JudgeBoard: Benchmarking and Enhancing Small Language Models for Reasoning Evaluation
- URL: http://arxiv.org/abs/2511.15958v1
- Date: Thu, 20 Nov 2025 01:14:39 GMT
- Title: JudgeBoard: Benchmarking and Enhancing Small Language Models for Reasoning Evaluation
- Authors: Zhenyu Bi, Gaurav Srivastava, Yang Li, Meng Lu, Swastik Roy, Morteza Ziyadi, Xuan Wang,
- Abstract summary: Small language models (SLMs) have shown promise on various reasoning tasks.<n>Their ability to judge the correctness of answers remains unclear compared to large language models (LLMs)

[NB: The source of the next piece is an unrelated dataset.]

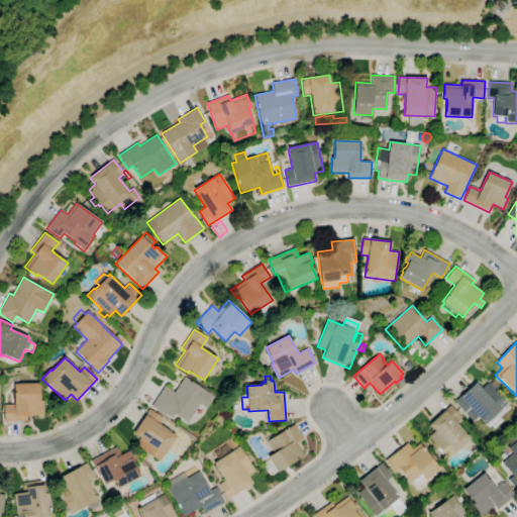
[(188,423),(175,414),(172,419),(166,415),(165,416),(151,406),(165,387),(174,393),(185,377),(214,397),(206,409),(200,404),(188,423)]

- Score: 13.831735556002426
- License: http://creativecommons.org/licenses/by/4.0/
- Abstract: While small language models (SLMs) have shown promise on various reasoning tasks, their ability to judge the correctness of answers remains unclear compared to large language models (LLMs). Prior work on LLM-as-a-judge frameworks typically relies on comparing candidate answers against ground-truth labels or other candidate answers using predefined metrics like entailment. However, this approach is inherently indirect and difficult to fully automate, offering limited support for fine-grained and scalable evaluation of reasoning outputs. In this work, we propose JudgeBoard, a novel evaluation pipeline that directly queries models to assess the correctness of candidate answers without requiring extra answer comparisons. We focus on two core reasoning domains: mathematical reasoning and science/commonsense reasoning, and construct task-specific evaluation leaderboards using both accuracy-based ranking and an Elo-based rating system across five benchmark datasets, enabling consistent model comparison as judges rather than comparators. To improve judgment performance in lightweight models, we propose MAJ (Multi-Agent Judging), a novel multi-agent evaluation framework that leverages multiple interacting SLMs with distinct reasoning profiles to approximate LLM-level judgment accuracy through collaborative deliberation. Experimental results reveal a significant performance gap between SLMs and LLMs in isolated judging tasks. However, our MAJ framework substantially improves the reliability and consistency of SLMs. On the MATH dataset, MAJ using smaller-sized models as backbones performs comparatively well or even better than their larger-sized counterparts. Our findings highlight that multi-agent SLM systems can potentially match or exceed LLM performance in judgment tasks, with implications for scalable and efficient assessment.